Theoretically, in the multi-pass welding of heavy plate, on the one hand, the source of hydrogen of self-gathering effect in the welding process of subsequent weld pass includes not only the previous weld pass, but also the weld pass of the previous layer; on the other hand, during the temperature decrease, the activity of residual hydrogen significantly increases with time in the previous one weld layer or more weld layers, which result in increasing activity gradients and then conducive to the diffusion of hydrogen between the weld passes. Then, from the calculation results, the effect of self-gathering effect between passes was limited. As shown in Figure 11 and Figure 13, it is obvious that the residual hydrogen concentration in the capping layer and its several nearby inner weld layers was neither in the enrichment region nor the peak concentration, no matter on the front or the back side of the heavy plate. This phenomenon is opposed to the effect of inter-pass self-gathering, which means the self-gathering effect between weld passes was not continuously effective in the direction of the thickness of the heavy plate. The reason is as shown in Figure 17, when welding in front weld or back weld, the activity of the weld pass with a larger depth distance from surface was greater, even more than an order of magnitude greater than the current activity around the current weld pass. However, due to the large distance, the temperature of the material with high activity always stays in a lower range, and the diffusion coefficient of hydrogen was small. Long-range diffusion cannot be achieved even under conditions of large activity gradients, which is consistent with the fact that it took much longer time for hydrogen to diffuse out of the welded joint for heavy plate than for middle and thin plate. However, within the range of adjacent weld passes, the current weld pass can still obtain the source of hydrogen diffusion from other previous weld passes.

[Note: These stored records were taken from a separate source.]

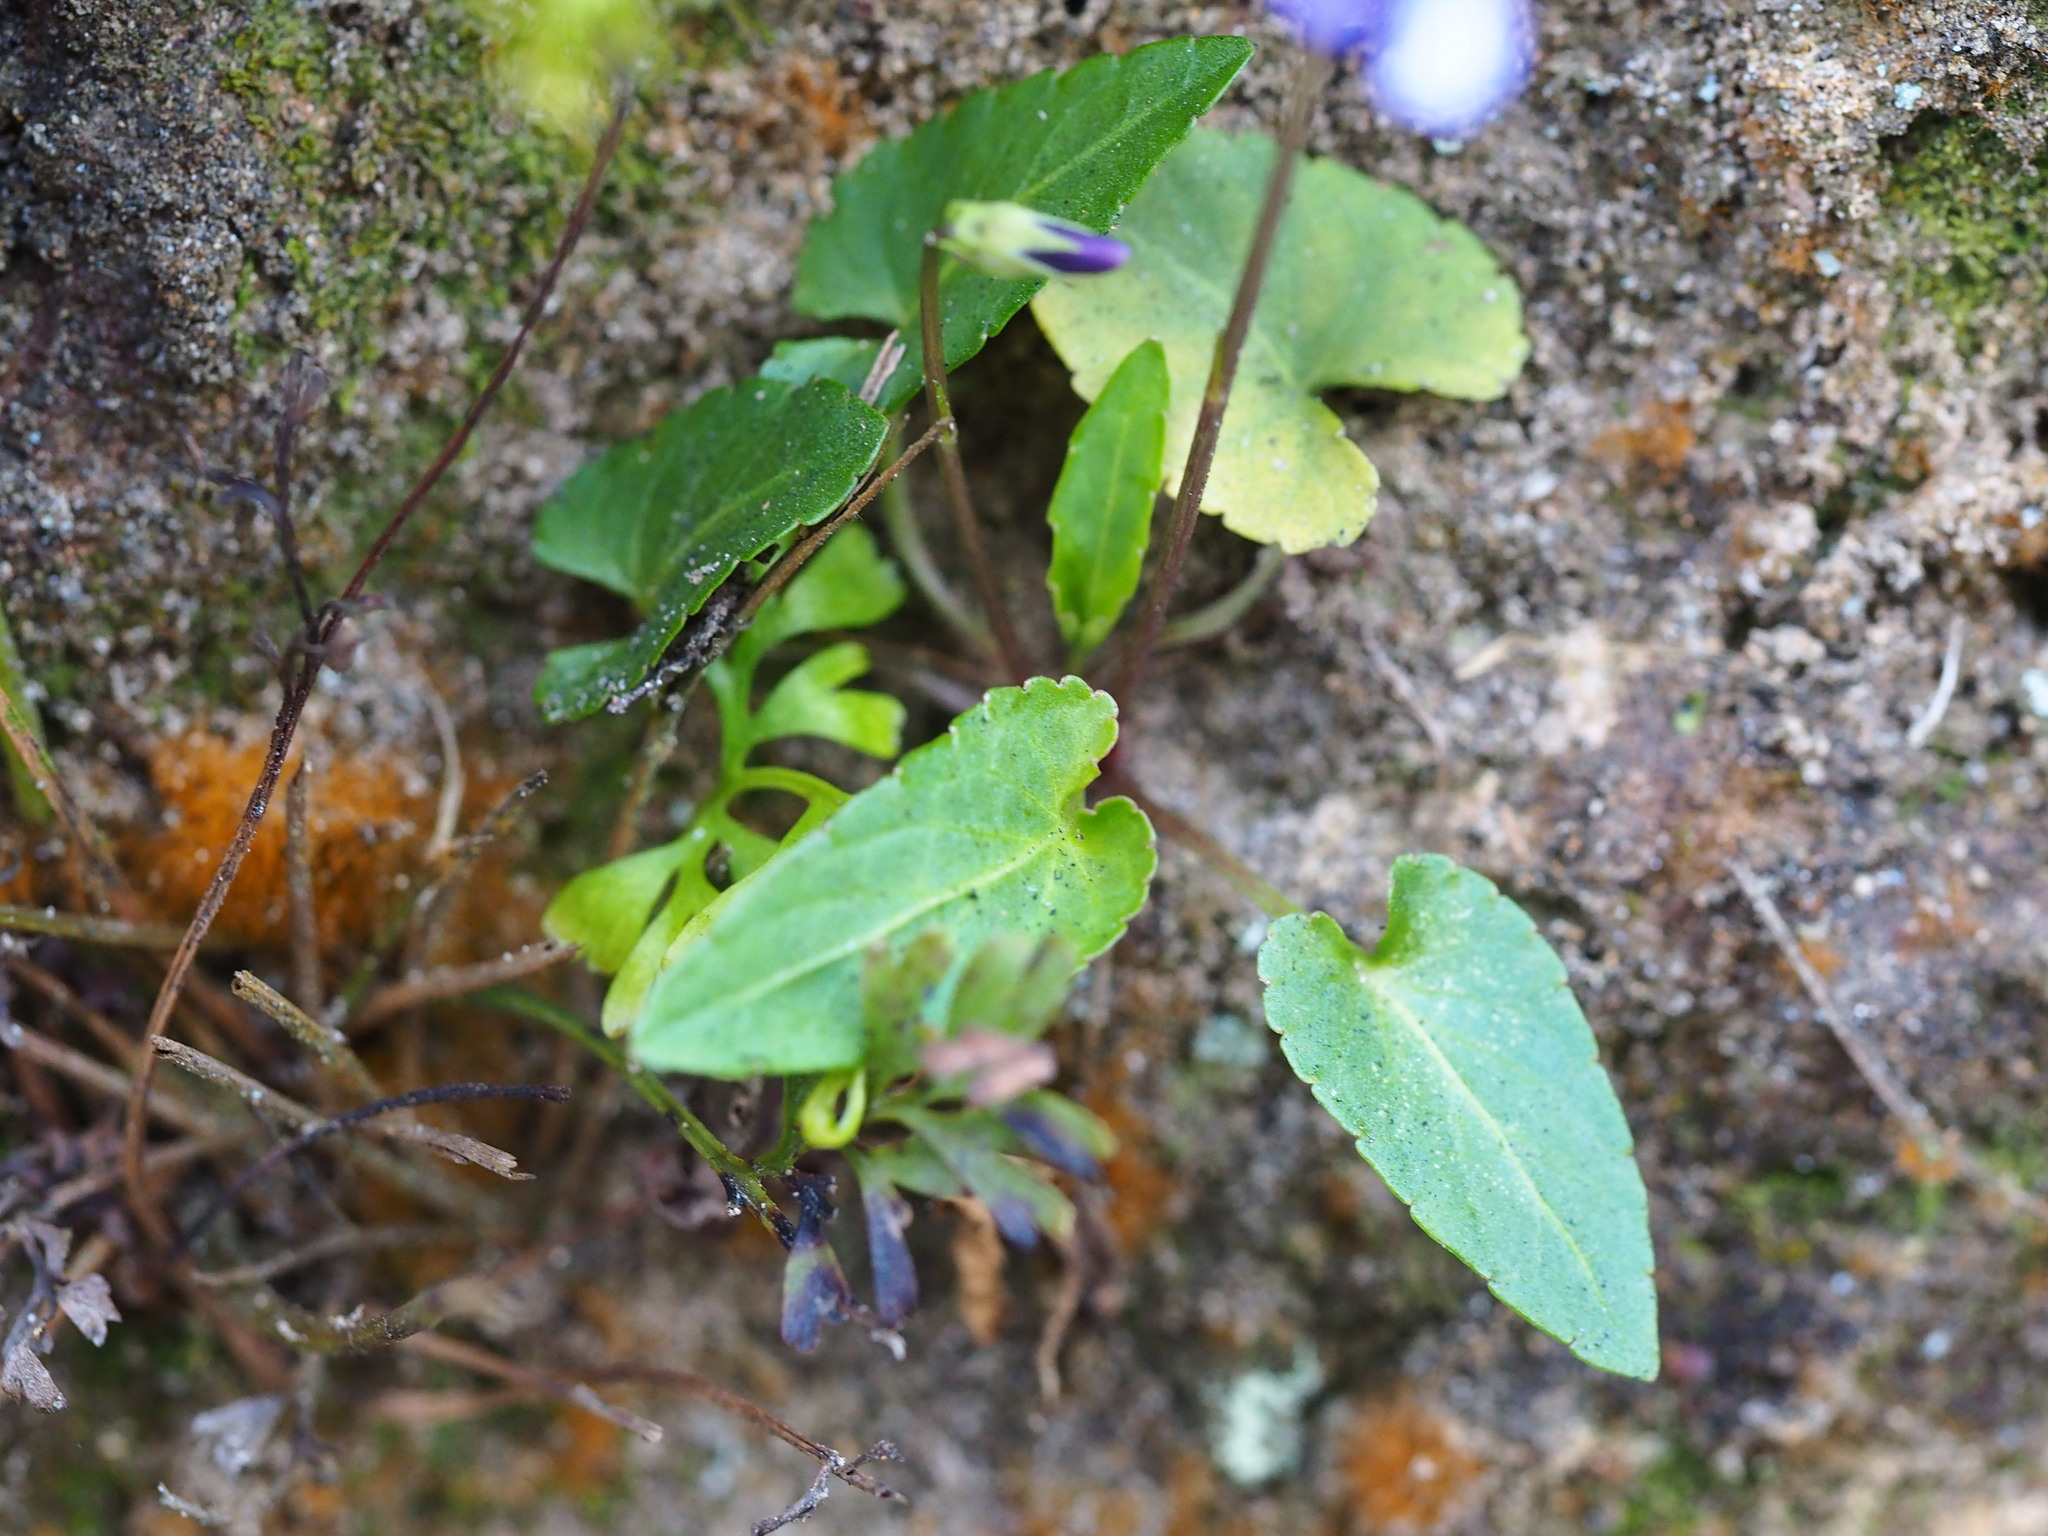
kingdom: Plantae
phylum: Tracheophyta
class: Magnoliopsida
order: Malpighiales
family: Violaceae
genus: Viola
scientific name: Viola inconspicua
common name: Long sepal violet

Therefore, for the weld joint of heavy plate, the self-gathering effect between weld passes was effective in the short-range and ineffective in the long-range.

6. Conclusions

The thermal-mechanical hydrogen diffusion coupling model was established for the multi-pass welding process of heavy plate. The hydrogen diffusion behavior in the whole welding process was simulated. The results of hydrogen distribution were compared with the experimental results. The conclusions are as follows:

(1)

The simulation results of distribution trend of hydrogen concentration along the thickness direction of the welded joint of heavy plate were in good agreement with the experimental results, and there were certain deviations in the results of local position.

(2)

The size effect and large number of welded passes of heavy plate results in the total introduced amount of hydrogen from the outside being large. So, the time required for natural dehydrogenation after heavy plate welding was much longer than that of middle and thin plates.

(3)

The simulation results and experimental results show that the position of the weld pass with a 20–30 mm distance from the surface in WM has the largest hydrogen content, and it was maintained at a high level for a long time. Thus, the position has the largest sensitivity of cold cracking. This phenomenon is consistent with existing research results.

(4)

During the welding of heavy plate, the self-gathering effect between the weld passes was effective in the short-range and in the long-range, invalid.